By: Brittany Engelmann-- 2017-04-20 6:00 am --

The results are in from the annual Temkins Customer Service Ratings Survey and three of the top 25 stores in the retail sector are dollar stores.

Dollar Tree, Dollar General, and Family Dollar ranked eighth, nineteenth and twenty-first, respectively in the 2017 survey that asked consumers to rate their interactions with businesses on a 7-point scale of satisfaction. Each of these stores sells products similar to those featured on DollarDays.com, such as ponchos or As Seen on TV merchandise.

The showing was particularly good for Dollar Tree, who ranked in the top 10 percent of all businesses surveyed, regardless of sector, according to a write up in Chain Store Age.

Ace, BJ's, and QVC all tied for the top spot out of the 48 retailers included in this year's ratings, each earning a score of 81% and coming in 8th place overall out of 331 companies across 20 industries. Five other retailers received scores that put them in the top 10% of companies for the entire Ratings: Sam's Club, O'Reilly Auto Parts, True Value, Amazon.com, and Dollar Tree.

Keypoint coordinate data

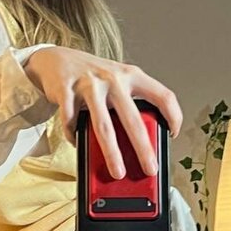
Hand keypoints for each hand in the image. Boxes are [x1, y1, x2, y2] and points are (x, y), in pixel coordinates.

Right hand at [24, 46, 182, 179]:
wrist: (57, 59)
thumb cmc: (93, 76)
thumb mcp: (117, 81)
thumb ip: (129, 103)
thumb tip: (140, 142)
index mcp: (131, 75)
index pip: (162, 95)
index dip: (173, 115)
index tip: (173, 133)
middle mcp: (113, 79)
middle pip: (132, 119)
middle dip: (143, 148)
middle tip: (150, 168)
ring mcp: (89, 84)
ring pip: (103, 126)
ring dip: (112, 153)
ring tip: (118, 171)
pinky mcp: (67, 90)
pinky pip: (72, 121)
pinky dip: (74, 135)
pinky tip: (77, 140)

Task goal> In the article on customer service ratings, where did Family Dollar rank in the 2017 survey? The items are separate material, unrelated to the article.

Your solution> Twenty-first.